Summertime

It’s summer and attendance is predictably lighter at Sunday services. Beginning in August, even the pick-up summer choir which has been practicing on Sunday mornings before the service in July will be on break. Our summer seminarian has finished her eight weeks with us. It will be a while before our new school year seminarian arrives. (St. George’s has been blessed and enriched for many years with gifted seminarians, due to our proximity to the seminary, but that’s another blogpost.) Both the Rector and Associate Rector have taken some well-deserved time off, and will be taking more, but not at the same time. It’s wonderful to be fully staffed. When the organist takes a rare Sunday off, we miss him, but the music continues.
One of the surprises of this summer was that despite summer vacation schedules, attendance was strong at the Adult Forum series on racial reconciliation, led by our own Lynn Crawford, a member of the Diocesan task force on issues related to race, and by our gifted summer seminarian. For five weeks in late June and July thirty to forty people joined in a deep and substantive discussion of the book, the Cross and the Lynching Tree, and the all too immediate and timely relevant current events, including the church shooting in Charleston and the reminders that Black Lives Matter, spurred by incidents where they appear not to have.

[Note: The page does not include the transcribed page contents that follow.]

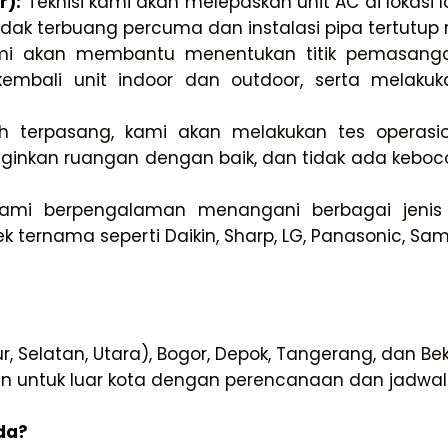
r):
Teknisi kami akan melepaskan unit AC di lokasi
idak terbuang percuma dan instalasi pipa tertutup r
i akan membantu menentukan titik pemasangan
bali unit indoor dan outdoor, serta melaku
h terpasang, kami akan melakukan tes operasio
ginkan ruangan dengan baik, dan tidak ada kebo
mi berpengalaman menangani berbagai jenis A
k ternama seperti Daikin, Sharp, LG, Panasonic, Sa
r, Selatan, Utara), Bogor, Depok, Tangerang, dan Bek
 untuk luar kota dengan perencanaan dan jadwal 
da?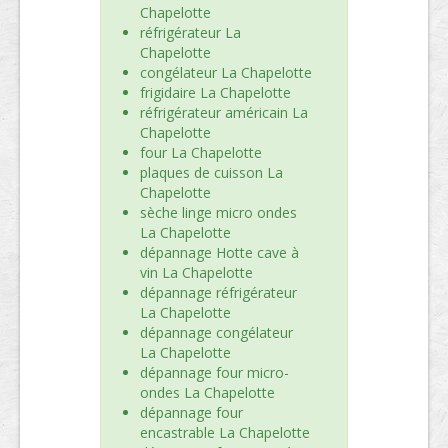
Chapelotte
réfrigérateur La
Chapelotte
congélateur La Chapelotte
frigidaire La Chapelotte
réfrigérateur américain La
Chapelotte
four La Chapelotte
plaques de cuisson La
Chapelotte
sèche linge micro ondes
La Chapelotte
dépannage Hotte cave à
vin La Chapelotte
dépannage réfrigérateur
La Chapelotte
dépannage congélateur
La Chapelotte
dépannage four micro-
ondes La Chapelotte
dépannage four
encastrable La Chapelotte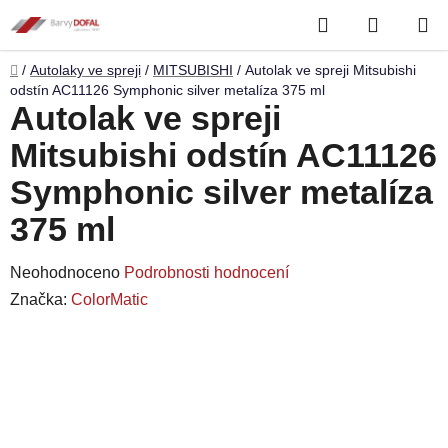
Přejít
Hledat
NÁKUP
na
obsah
KOŠÍK
Domů
/
Autolaky ve spreji
/
MITSUBISHI
/
Autolak ve spreji Mitsubishi
odstín AC11126 Symphonic silver metalíza 375 ml
Autolak ve spreji
Mitsubishi odstín AC11126
Symphonic silver metalíza
375 ml
Průměrné
Neohodnoceno
Podrobnosti hodnocení
hodnocení
Značka:
ColorMatic
produktu
je
0,0
z
5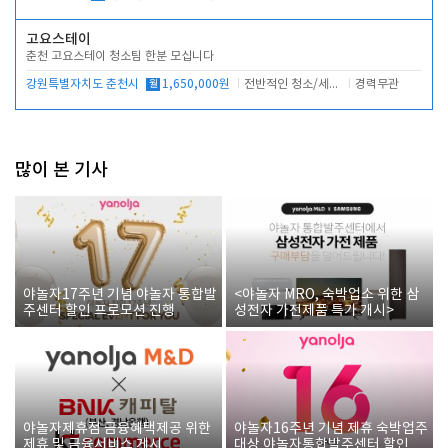
고요스테이
춘천 고요스테이 청소팀 한분 모십니다
강원특별자치도 춘천시
월
1,650,000원
전반적인 청소/세탁업무
경력무관
많이 본 기사
야놀자17주년 기념 야놀자 통합발
<야놀자 MRO, 숙박업소 위한 삼
주센터 할인 프로모션 진행
성전자 가전제품 특가 개시>
야놀자제휴점 금융혜택제공 위한
야놀자16주년 기념 제휴 숙박업주
제휴 및 금융서비스 게시
대상 야놀자통합발주센터 할인쿠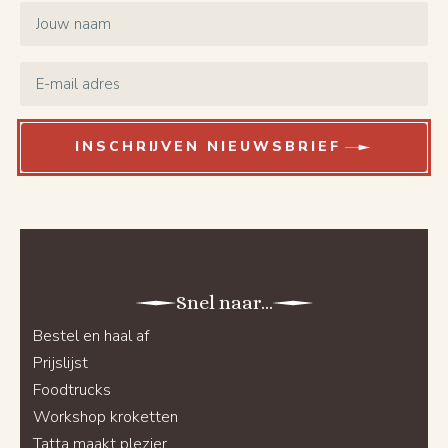
Name
*
Email
*
INSCHRIJVEN NIEUWSBRIEF
Snel naar...
Bestel en haal af
Prijslijst
Foodtrucks
Workshop kroketten
Tatta maakt plezier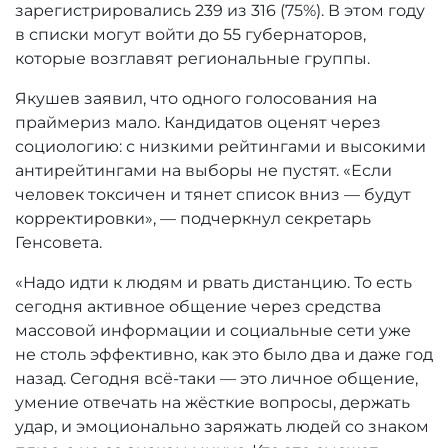
зарегистрировались 239 из 316 (75%). В этом году
в списки могут войти до 55 губернаторов,
которые возглавят региональные группы.
Якушев заявил, что одного голосования на
праймериз мало. Кандидатов оценят через
социологию: с низкими рейтингами и высокими
антирейтингами на выборы не пустят. «Если
человек токсичен и тянет список вниз — будут
корректировки», — подчеркнул секретарь
Генсовета.
«Надо идти к людям и рвать дистанцию. То есть
сегодня активное общение через средства
массовой информации и социальные сети уже
не столь эффективно, как это было два и даже год
назад. Сегодня всё-таки — это личное общение,
умение отвечать на жёсткие вопросы, держать
удар, и эмоционально заряжать людей со знаком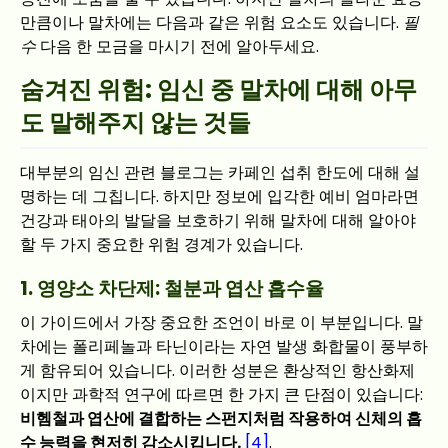
만큼이나 말차에는 다음과 같은 위험 요소도 있습니다.
필
수
다음 한 모금을 마시기 전에 알아두세요.
숨겨진 위험: 임신 중 말차에 대해 아무
도 말해주지 않는 것들
대부분의 임신 관련 블로그는 카페인 섭취 한도에 대해 설
명하는 데 그칩니다. 하지만 정보에 입각한 예비 엄마라면
건강과 태아의 발달을 보호하기 위해 말차에 대해 알아야
할 두 가지 중요한 위험 경계가 있습니다.
1. 영양소 차단제: 철분과 엽산 흡수율
이 가이드에서 가장 중요한 조언이 바로 이 부분입니다. 말
차에는 폴리페놀과 타닌이라는 자연 발생 화합물이 풍부하
게 함유되어 있습니다. 이러한 성분은 환상적인 항산화제
이지만 과학적 연구에 따르면 한 가지 큰 단점이 있습니다:
비헴철과 엽산에 결합하는 스펀지처럼 작용하여 신체의 흡
수 능력을 현저히 감소시킵니다.
[4]
.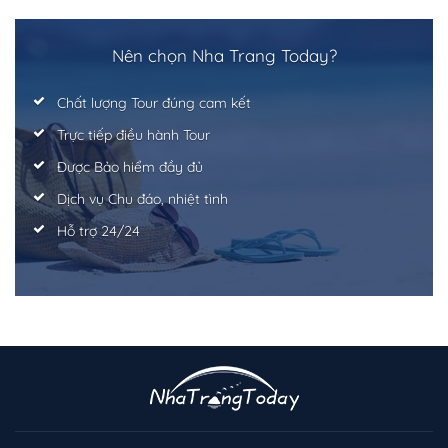
Nên chọn Nha Trang Today?
Chất lượng Tour đúng cam kết
Trực tiếp điều hành Tour
Được Bảo hiểm đầy đủ
Dịch vụ Chu đáo, nhiệt tình
Hỗ trợ 24/24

Vacation travel provides an opportunity to visit other churches, to bring home new ideas, or examples of what not to do, and appreciation of the very special place we have at St George’s. Were you greeted warmly when you attended services elsewhere? Was the service leaflet clear and easy to follow? Were the music and liturgy well thought out and energetic? Did the announcements inspire you to think that church is engaged in meaningful activities and relationships? And for visitors to St Georges, have you greeted the stranger sitting next to you and invited them to coffee hour?
The monarch butterflies that pass through our area in late summer need milkweed plants to nourish the caterpillars that will later emerge from their chrysalis changed into the next generation of monarch butterflies. The very last generation of the summer will join the mass migration to winter over in the forests of Oyamel, in Mexico. In recent years, the population of monarchs has drastically declined, and this unique (miraculous?) migration is threatened, in large part due to loss of habitat that includes the several species of native milkweed plants which are the only plants the caterpillars can eat. Many people are now planting native milkweed plants in their gardens to support these very special butterflies. It is a special joy to see a monarch alighting on a milkweed plant you yourself have grown.
Our we planting metaphorical milkweed that will attract and welcome special visitors to worship with us? One visitor several weeks ago said he dropped in because he had noticed the EYC garden outside. Even in the summer, while we are relaxed and more casual, our worship service and scaled back activities provide a nourishing place to visit, and an invitation to become a part of St. George’s.